The sukkah, the fragile hut that gives the Sukkot holiday its name, could be the most ambivalent symbol in all of Jewish tradition. Custom dictates that we spend a week each fall dwelling — or at least taking meals — in a roofless shack, open to the heavens. It is, we are taught, a time to be at one with nature and its bounty. Then again, we are taught, it is also a reminder of our vulnerability to nature’s wrath.
The prayer book calls this holiday zman simchateinu, “the season of our joy.” But it is a joy tinged with sadness, even foreboding. The days grow shorter. The air has a wintry chill. In Israel, where the holiday originated, it marks the end of the summer drought and the onset of the rainy season. And so we sit in our sukkot, reveling in nature but waiting to be drenched, uncertain just how to feel.
This year, there was little doubt. Due to the vagaries of the lunar calendar, the holiday came late. Sukkah dwellers in Israel and much of North America spent the holiday soaked and shivering, more than a little unhappy in this season of joy.
Nowhere was the misery greater than in Florida, where the holiday was interrupted by Hurricane Wilma. It was the 21st named tropical storm of the current season — an all-time record — and the eighth hurricane to hit Florida in 15 months. One-quarter of the state’s residents were left without electricity. Damage was expected to run as high as $10 billion. Only in comparison to New Orleans residents did some Floridians consider themselves lucky. Just a half-dozen had been killed by this storm. Yet every death is a world unto itself.
Given the demography of sukkah dwellers, there was considerable debate during the holiday about the role of global warming in the increasing frequency and intensity of storms, and the political implications of the trend. In some parts of Florida, sukkot were filled with dark talk of a plague that began in 2000 with hanging chads and continues with falling rain.
It is simply wrong, of course, to blame President Bush for the hurricanes. To the extent that global warming is responsible for the storms’ growing intensity, it is a warming that began decades ago and built slowly. Bush inherited it.
Where Bush can be faulted is in his response to the crisis, or lack of it. Now that the world community has reached a consensus on reducing the destructive use of fossil fuels, our own government has planted itself firmly in the way of reform. As the South Florida Sun-Sentinel editorialized Saturday, just before Wilma hit: “It’s long past time for the Bush administration to get its head out of the sand and start attacking this problem. Or will we just let it keep attacking us?”
What magnifies the foreboding, perhaps beyond the limit of reasoned political discourse, is the fear that Bush and his administration are incapable of responding. Time after time, we learn after a crisis has struck that this administration had shut itself off from information it disliked — not just from critics, but also from scientists, economists and even its own intelligence experts. We are left feeling as though our leaders have left us not merely unprotected, but willfully so.

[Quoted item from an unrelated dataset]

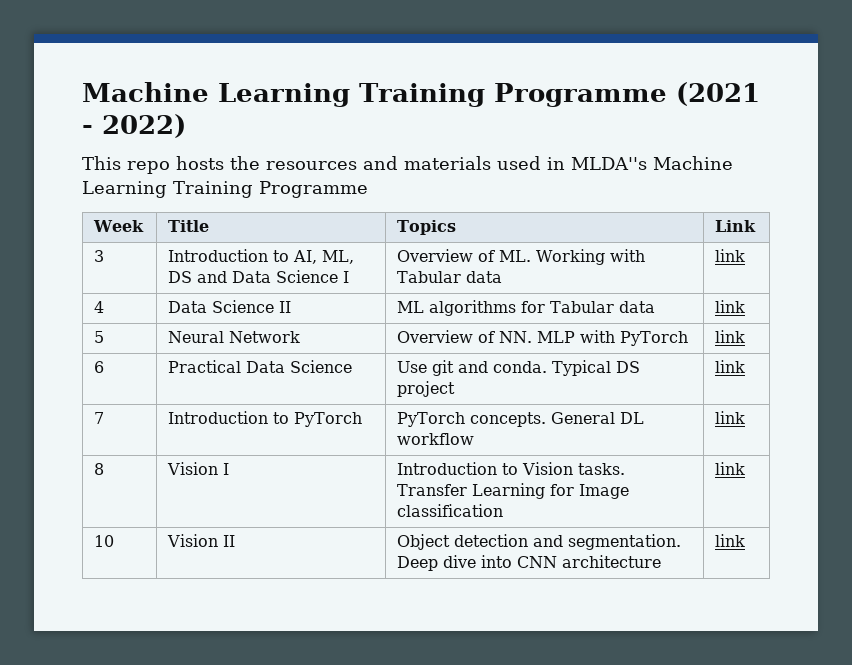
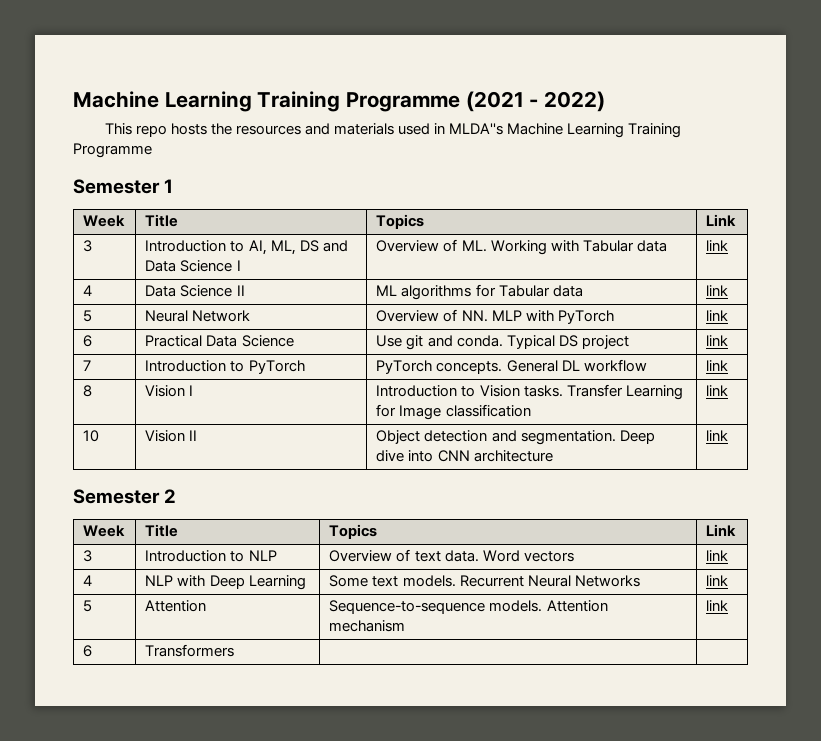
(368, 189) none -> [73,179,174,194] // Semester 1
(746, 540) none -> [73,489,177,504] [83,525,126,537] [145,524,179,537] [329,524,378,539] [706,524,737,536] [83,550,93,562] [145,550,277,562] [329,549,574,562] [706,550,729,561] [83,575,93,586] [145,575,306,590] [329,575,640,587] [706,575,729,586] [83,600,93,612] [145,600,207,612] [329,600,608,614] [329,620,406,632] [706,600,729,611] [83,645,93,657] [145,644,235,657] // Semester 2 // Week | Title | Topics | Link // 3 | Introduction to NLP | Overview of text data. Word vectors | link // 4 | NLP with Deep Learning | Some text models. Recurrent Neural Networks | link // 5 | Attention | Sequence-to-sequence models. Attention mechanism | link // 6 | Transformers | |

In one New York sukkah we know of, the rain gave rise one evening to a sober discussion of the hurricane then heading toward Florida, threatening so many parents and friends of the assembled. The arrival of Wilma, one guest noted, meant that the National Hurricane Center, which names each season’s storms in alphabetical order, had run out of officially sanctioned letters for the first time ever. “Think of what this means,” the guest declared. “We’ve never had a W before.”
The sukkah fell silent. Yes, everyone agreed, that’s what is frightening. We’ve never had a W before.